Thursday, 13 February 2014

Stuart Emms



































The other day I was in Providence, a shop in town, and the owner showed me her web site . At the top of the page was a beautiful painted sign that the shop had used when it operated out of a market stall. She asked me if I knew Stuart Emms who was the sign writer who had painted it, I had to admit that I did and that I am staying with him (and his wife Geddy) at the moment.

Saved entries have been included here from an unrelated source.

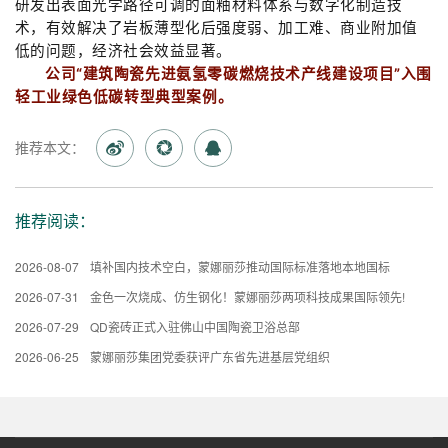
研发出表面光学路径可调的面釉材料体系与数字化制造技
术，有效解决了岩板薄型化后强度弱、加工难、商业附加值
低的问题，经济社会效益显著。
公司
“建筑陶瓷先进氨氢零碳燃烧技术产线建设项目”入围
轻工业绿色低碳转型典型案例
。
推荐本文：
推荐阅读：
2026-08-07
填补国内技术空白，蒙娜丽莎推动国际标准落地本地国标
2026-07-31
金色一次烧成、仿生钢化！蒙娜丽莎两项科技成果国际领先!
2026-07-29
QD瓷砖正式入驻佛山中国陶瓷卫浴总部
2026-06-25
蒙娜丽莎集团党委获评广东省先进基层党组织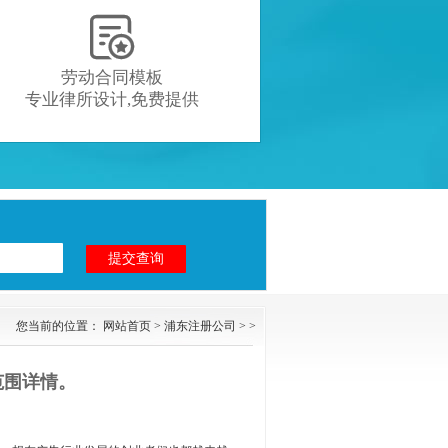

劳动合同模板
专业律所设计,免费提供
您当前的位置：
网站首页
>
浦东注册公司
> >
范围详情。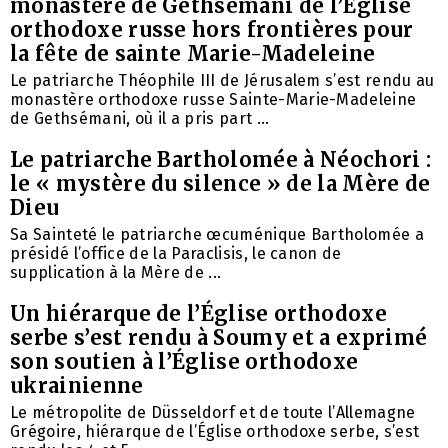
monastère de Gethsémani de l’Église
orthodoxe russe hors frontières pour
la fête de sainte Marie-Madeleine
Le patriarche Théophile III de Jérusalem s’est rendu au
monastère orthodoxe russe Sainte-Marie-Madeleine
de Gethsémani, où il a pris part ...
Le patriarche Bartholomée à Néochori :
le « mystère du silence » de la Mère de
Dieu
Sa Sainteté le patriarche œcuménique Bartholomée a
présidé l’office de la Paraclisis, le canon de
supplication à la Mère de ...
Un hiérarque de l’Église orthodoxe
serbe s’est rendu à Soumy et a exprimé
son soutien à l’Église orthodoxe
ukrainienne
Le métropolite de Düsseldorf et de toute l’Allemagne
Grégoire, hiérarque de l’Église orthodoxe serbe, s’est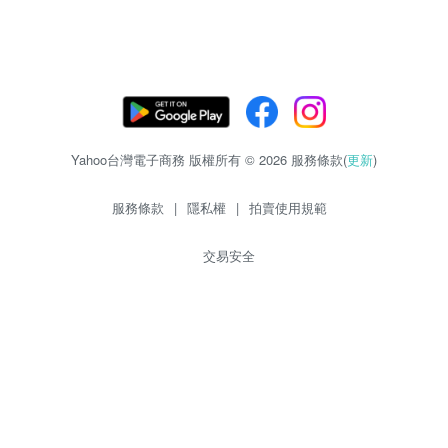
Yahoo台灣電子商務 版權所有 © 2026 服務條款(
更新
)
服務條款
|
隱私權
|
拍賣使用規範
交易安全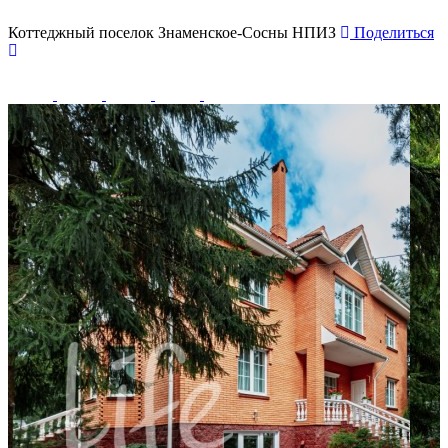
Коттеджный поселок Знаменское-Сосны НПИЗ
Поделиться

I first met Stuart, fifteen years ago, when I happened on him painting a shop sign on Mill Rd, I sat down on a wall across the road and watched him work for an hour or so (I wasn't busy that day), we got talking and have been friends ever since. His studio was in Neils Yard, two minuets walk down the road from my then home & studio and I'd step down there during a break to scroung a cup of tea and a fag. He was acknowledged as the best sign writer in Cambridge right up to the time when he retired and his brush work is still brilliant and inspiring to see.





Stuart Emms.

I've come to love brush lettering. I read Father Catiches "Origin of the Serif" back in 2000 and since then I've been playing with brushes. Before I discovered painting letters I would draw out the design, refining and refining, often I came to think that I'd refined the life out of the original idea. Now I'll work the drawing to a point where I'm happy with the spacing and proportion of the letters and then run a brush through it, bringing back life and freshness to the design. Before I went to America I used the chisel ended brush and then, in the US, I was introduced to the ticket writers brush at the JSS. Recently I've just started playing with sign writing brushes and if coming to grips with the ticket writers brush was difficult the sign writers brush is a hundred times more troublesome. Each of these brushes have different strengths and I think they improve my work as a Letterer.

Just along the road from Providence is a row of shops where the college landlord insists that the signage is sign written instead of the now more normal industrially produced crap. A haven from the rest of the town which is littered with soulless computer designed plastic shit and corporate logos that bear no sympathy with the buildings that they're inflicted on. There's something very human about a beautifully sign written work and I challenge any one to find more charm in the industrial alternative. In the lettering community sign writing was always the poor relation, but I think that now that its lost the battle with computer designed signage and is becoming rarer and rarer to find, I think its status will rise and the rest of us will realize how much we lost with its disappearance from our streets.